(Data records)
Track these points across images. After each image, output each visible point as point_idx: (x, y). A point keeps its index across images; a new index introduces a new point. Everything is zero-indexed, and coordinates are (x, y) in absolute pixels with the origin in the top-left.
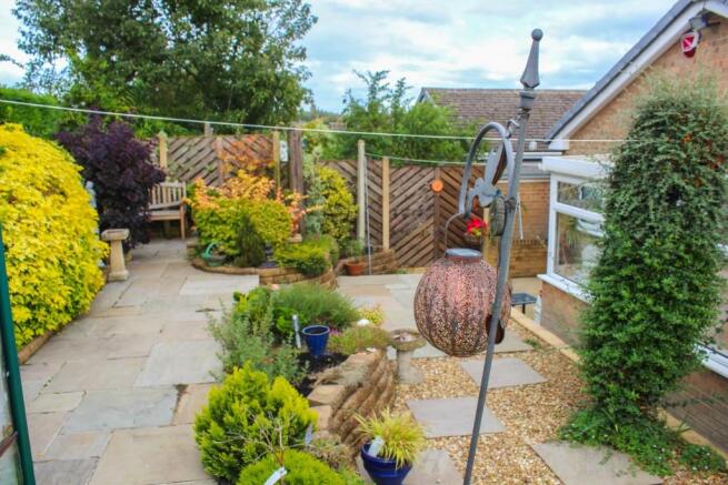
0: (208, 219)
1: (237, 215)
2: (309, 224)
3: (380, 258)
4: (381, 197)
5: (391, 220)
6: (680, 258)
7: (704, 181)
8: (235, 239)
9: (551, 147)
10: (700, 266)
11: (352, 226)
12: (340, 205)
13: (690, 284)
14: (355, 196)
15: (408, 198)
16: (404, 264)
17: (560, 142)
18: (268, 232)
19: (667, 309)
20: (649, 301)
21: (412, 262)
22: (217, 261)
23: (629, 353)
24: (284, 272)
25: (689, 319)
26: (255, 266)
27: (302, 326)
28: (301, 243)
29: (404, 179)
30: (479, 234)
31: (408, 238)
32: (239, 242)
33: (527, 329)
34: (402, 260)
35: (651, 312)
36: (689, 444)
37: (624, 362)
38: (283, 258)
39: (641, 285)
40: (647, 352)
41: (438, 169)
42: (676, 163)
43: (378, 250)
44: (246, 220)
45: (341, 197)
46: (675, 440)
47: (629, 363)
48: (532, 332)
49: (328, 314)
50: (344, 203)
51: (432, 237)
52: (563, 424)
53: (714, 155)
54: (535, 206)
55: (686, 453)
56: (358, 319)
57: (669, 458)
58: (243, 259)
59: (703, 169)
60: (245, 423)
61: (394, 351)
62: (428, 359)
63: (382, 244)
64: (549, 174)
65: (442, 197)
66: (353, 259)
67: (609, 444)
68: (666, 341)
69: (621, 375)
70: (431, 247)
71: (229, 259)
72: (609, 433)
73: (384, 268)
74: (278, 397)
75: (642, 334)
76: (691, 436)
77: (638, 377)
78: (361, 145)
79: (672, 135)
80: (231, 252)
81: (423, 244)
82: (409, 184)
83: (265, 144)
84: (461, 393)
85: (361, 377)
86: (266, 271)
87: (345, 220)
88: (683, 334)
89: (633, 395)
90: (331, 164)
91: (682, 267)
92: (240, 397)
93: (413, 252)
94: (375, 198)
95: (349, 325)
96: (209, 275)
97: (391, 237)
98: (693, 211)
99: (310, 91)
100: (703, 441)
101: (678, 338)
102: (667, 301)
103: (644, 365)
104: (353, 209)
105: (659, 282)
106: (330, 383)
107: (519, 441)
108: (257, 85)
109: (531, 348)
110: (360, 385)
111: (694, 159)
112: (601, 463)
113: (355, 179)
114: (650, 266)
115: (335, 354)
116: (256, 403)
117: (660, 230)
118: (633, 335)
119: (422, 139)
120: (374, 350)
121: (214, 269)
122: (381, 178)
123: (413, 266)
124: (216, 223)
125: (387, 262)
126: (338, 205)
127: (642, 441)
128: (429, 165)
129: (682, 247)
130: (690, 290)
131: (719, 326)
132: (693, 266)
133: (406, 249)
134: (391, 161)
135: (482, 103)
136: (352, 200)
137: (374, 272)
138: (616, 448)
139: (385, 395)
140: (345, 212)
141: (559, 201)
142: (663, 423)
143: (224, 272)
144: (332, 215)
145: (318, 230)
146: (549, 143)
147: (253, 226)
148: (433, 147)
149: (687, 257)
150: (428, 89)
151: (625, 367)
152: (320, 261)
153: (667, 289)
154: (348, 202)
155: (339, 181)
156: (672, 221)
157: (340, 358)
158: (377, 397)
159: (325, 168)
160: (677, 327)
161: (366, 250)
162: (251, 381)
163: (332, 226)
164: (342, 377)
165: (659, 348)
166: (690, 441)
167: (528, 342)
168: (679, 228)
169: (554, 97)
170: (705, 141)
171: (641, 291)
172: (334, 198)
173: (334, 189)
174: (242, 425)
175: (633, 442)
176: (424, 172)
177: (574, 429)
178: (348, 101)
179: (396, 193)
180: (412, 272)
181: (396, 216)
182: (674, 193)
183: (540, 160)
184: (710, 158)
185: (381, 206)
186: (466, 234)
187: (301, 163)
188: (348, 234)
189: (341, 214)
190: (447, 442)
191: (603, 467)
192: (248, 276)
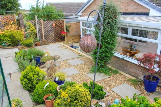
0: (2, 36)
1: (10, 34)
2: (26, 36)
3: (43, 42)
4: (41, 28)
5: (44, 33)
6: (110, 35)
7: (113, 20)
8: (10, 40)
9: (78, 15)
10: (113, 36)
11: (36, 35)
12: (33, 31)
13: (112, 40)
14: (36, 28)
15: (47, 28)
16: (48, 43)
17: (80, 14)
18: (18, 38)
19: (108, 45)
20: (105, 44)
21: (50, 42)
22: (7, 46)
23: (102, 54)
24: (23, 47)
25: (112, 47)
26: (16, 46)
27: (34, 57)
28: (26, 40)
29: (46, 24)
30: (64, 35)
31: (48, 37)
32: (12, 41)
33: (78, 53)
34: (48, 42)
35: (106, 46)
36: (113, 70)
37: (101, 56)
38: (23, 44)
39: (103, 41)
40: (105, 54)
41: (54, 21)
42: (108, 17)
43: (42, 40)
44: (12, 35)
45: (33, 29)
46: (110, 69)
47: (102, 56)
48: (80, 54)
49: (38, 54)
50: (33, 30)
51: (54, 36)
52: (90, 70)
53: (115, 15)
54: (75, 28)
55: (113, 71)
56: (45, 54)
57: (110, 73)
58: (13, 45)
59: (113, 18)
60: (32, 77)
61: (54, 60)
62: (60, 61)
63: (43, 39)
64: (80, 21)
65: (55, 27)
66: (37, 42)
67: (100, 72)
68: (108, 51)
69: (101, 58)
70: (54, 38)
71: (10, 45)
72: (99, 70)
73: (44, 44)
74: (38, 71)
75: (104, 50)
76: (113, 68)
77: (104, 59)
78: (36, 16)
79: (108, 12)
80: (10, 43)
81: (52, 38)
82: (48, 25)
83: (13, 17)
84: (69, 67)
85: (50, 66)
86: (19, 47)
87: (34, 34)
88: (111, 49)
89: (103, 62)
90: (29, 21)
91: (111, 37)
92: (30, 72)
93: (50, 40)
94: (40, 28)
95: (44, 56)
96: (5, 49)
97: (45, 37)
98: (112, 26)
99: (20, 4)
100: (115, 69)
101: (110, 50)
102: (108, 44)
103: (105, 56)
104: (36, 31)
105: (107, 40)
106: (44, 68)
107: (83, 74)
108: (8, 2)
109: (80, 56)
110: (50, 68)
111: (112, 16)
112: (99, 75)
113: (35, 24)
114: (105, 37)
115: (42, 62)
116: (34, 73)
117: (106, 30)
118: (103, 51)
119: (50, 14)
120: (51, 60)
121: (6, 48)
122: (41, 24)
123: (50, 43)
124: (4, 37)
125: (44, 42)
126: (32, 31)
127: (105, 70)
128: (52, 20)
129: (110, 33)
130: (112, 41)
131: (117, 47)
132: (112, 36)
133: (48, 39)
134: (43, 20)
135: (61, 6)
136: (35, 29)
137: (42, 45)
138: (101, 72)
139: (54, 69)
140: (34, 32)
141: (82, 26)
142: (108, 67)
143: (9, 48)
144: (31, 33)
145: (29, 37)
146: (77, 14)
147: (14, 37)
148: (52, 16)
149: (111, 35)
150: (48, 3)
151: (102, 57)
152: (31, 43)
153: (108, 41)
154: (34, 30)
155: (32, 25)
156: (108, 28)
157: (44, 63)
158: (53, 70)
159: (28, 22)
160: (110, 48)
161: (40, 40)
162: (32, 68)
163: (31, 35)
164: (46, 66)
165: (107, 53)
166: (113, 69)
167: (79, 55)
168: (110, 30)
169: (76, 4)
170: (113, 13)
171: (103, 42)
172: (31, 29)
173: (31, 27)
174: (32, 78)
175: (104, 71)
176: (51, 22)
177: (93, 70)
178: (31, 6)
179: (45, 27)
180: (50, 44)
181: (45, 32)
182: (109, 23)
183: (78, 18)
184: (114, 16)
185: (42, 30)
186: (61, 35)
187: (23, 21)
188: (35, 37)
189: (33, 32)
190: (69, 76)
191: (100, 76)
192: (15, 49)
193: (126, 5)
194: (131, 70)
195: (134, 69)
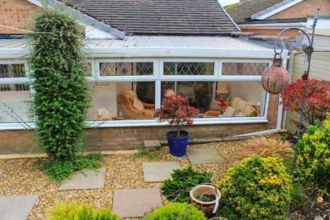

> _Exercise brief_
Of the entries listed above, reproduce only the lines starting at the line containing "132: (693, 266)" and ending at the line containing "182: (674, 193)". Include both, exactly as they stand.

> _Result of the task_
132: (693, 266)
133: (406, 249)
134: (391, 161)
135: (482, 103)
136: (352, 200)
137: (374, 272)
138: (616, 448)
139: (385, 395)
140: (345, 212)
141: (559, 201)
142: (663, 423)
143: (224, 272)
144: (332, 215)
145: (318, 230)
146: (549, 143)
147: (253, 226)
148: (433, 147)
149: (687, 257)
150: (428, 89)
151: (625, 367)
152: (320, 261)
153: (667, 289)
154: (348, 202)
155: (339, 181)
156: (672, 221)
157: (340, 358)
158: (377, 397)
159: (325, 168)
160: (677, 327)
161: (366, 250)
162: (251, 381)
163: (332, 226)
164: (342, 377)
165: (659, 348)
166: (690, 441)
167: (528, 342)
168: (679, 228)
169: (554, 97)
170: (705, 141)
171: (641, 291)
172: (334, 198)
173: (334, 189)
174: (242, 425)
175: (633, 442)
176: (424, 172)
177: (574, 429)
178: (348, 101)
179: (396, 193)
180: (412, 272)
181: (396, 216)
182: (674, 193)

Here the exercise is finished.